I've this MPI_example.py
file to solve a matrix:
from mpi4py import MPI
import numpy as np
from scipy.stats import ortho_group
from scipy.sparse import spdiags
def generate_matrix(dim):
a = ortho_group.rvs(dim, random_state=0)
b = np.linspace(1., 10., dim)
return a @ spdiags(b, 0, dim, dim) @ a.T
def power_iteration(A, b, num_iters):
for _ in range(num_iters):
b_new = A @ b
b_new_norm = np.linalg.norm(b_new)
b = b_new / b_new_norm
return b
comm = MPI.COMM_WORLD
rank = comm.Get_rank()
size = comm.Get_size()
n = 8
num_iters = 100
if rank == 0:
A = generate_matrix(n)
else:
A = None
rows_per_proc = n // size
local_A = np.zeros((rows_per_proc, n))
comm.Scatter(A, local_A, root=0)
if rank == 0:
b = np.ones(n)
else:
b = np.zeros(n)
comm.Bcast(b, root=0)
for _ in range(num_iters):
local_b_new = local_A @ b
global_b_new = np.zeros(n)
comm.Allreduce(local_b_new, global_b_new)

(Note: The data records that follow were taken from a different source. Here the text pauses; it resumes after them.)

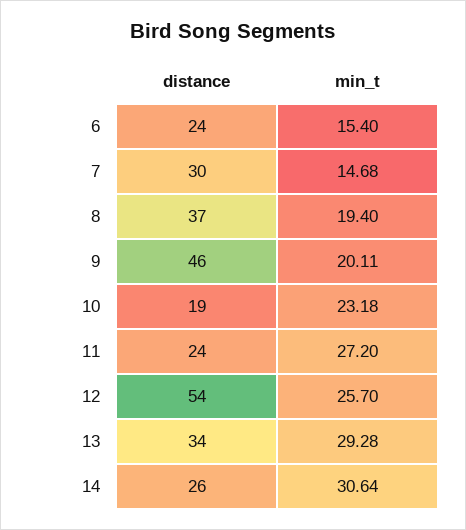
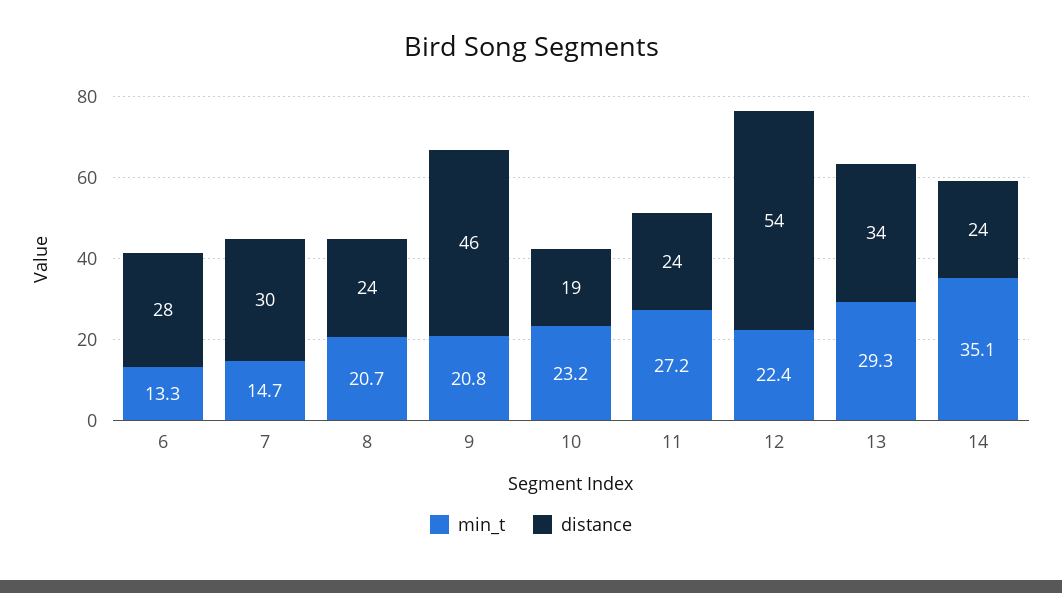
  {
    "distance": {
-     "6": 24,
+     "6": 28,
      "7": 30,
-     "8": 37,
+     "8": 24,
      "9": 46,
      "10": 19,
      "11": 24,
      "12": 54,
      "13": 34,
-     "14": 26
+     "14": 24
    },
    "min_t": {
-     "6": 15.4,
+     "6": 13.3,
      "7": 14.68,
-     "8": 19.4,
+     "8": 20.7,
-     "9": 20.11,
+     "9": 20.8,
      "10": 23.18,
      "11": 27.2,
-     "12": 25.7,
+     "12": 22.4,
      "13": 29.28,
-     "14": 30.64
+     "14": 35.1
    }
  }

norm = np.linalg.norm(global_b_new)
b = global_b_new / norm
if rank == 0:
estimated_eigenvalue = np.dot(b.T, A @ b) / np.dot(b.T, b)
print(f"Eigen vector estimated: {estimated_eigenvalue}")
print(f"Error: {abs(10 - estimated_eigenvalue)}")
import time
start_time = time.time()
end_time = time.time()
if rank == 0:
print(f"Time: {end_time - start_time} [s]")
Im running it in Google Colab, so Im trying this:
from google.colab import files
uploaded = files.upload() #select MPI_example.py
!ls #check .py file
!pip install mpi4py
import mpi4py
print(mpi4py.__version__)
And then I run all the code using:
!mpirun --allow-run-as-root --oversubscribe -n 4 python MPI_example.py
But Im getting this error:
ValueError: mismatch in send count 2 and receive count 8
--------------------------------------------------------------------------
Primary job terminated normally, but 1 process returned
a non-zero exit code. Per user-direction, the job has been aborted.
--------------------------------------------------------------------------
--------------------------------------------------------------------------
mpirun detected that one or more processes exited with non-zero status, thus causing
the job to be terminated. The first process to do so was:
Process name: [[21624,1],2]
Exit code: 1
I want to try differents n
in !mpirun --allow-run-as-root --oversubscribe -n 4 python MPI_example.py
. How can I fix this error? and whats wrong ?
Replacing Allreduce by Allgather, I get a reproducible result independent of the number of parallel processes (after increasing n to support a higher number of MPI processes):
# comm.Allreduce(local_b_new, global_b_new)
comm.Allgather(local_b_new, global_b_new)
Allreduce performs the default op=SUM
on all elements of the vector and distributes the result to all processes. local_b_new
only contains the local partition of b, so element-wise sum is not the right operation. Gather collects all vectors, concatenates them and distributes the result to all processes.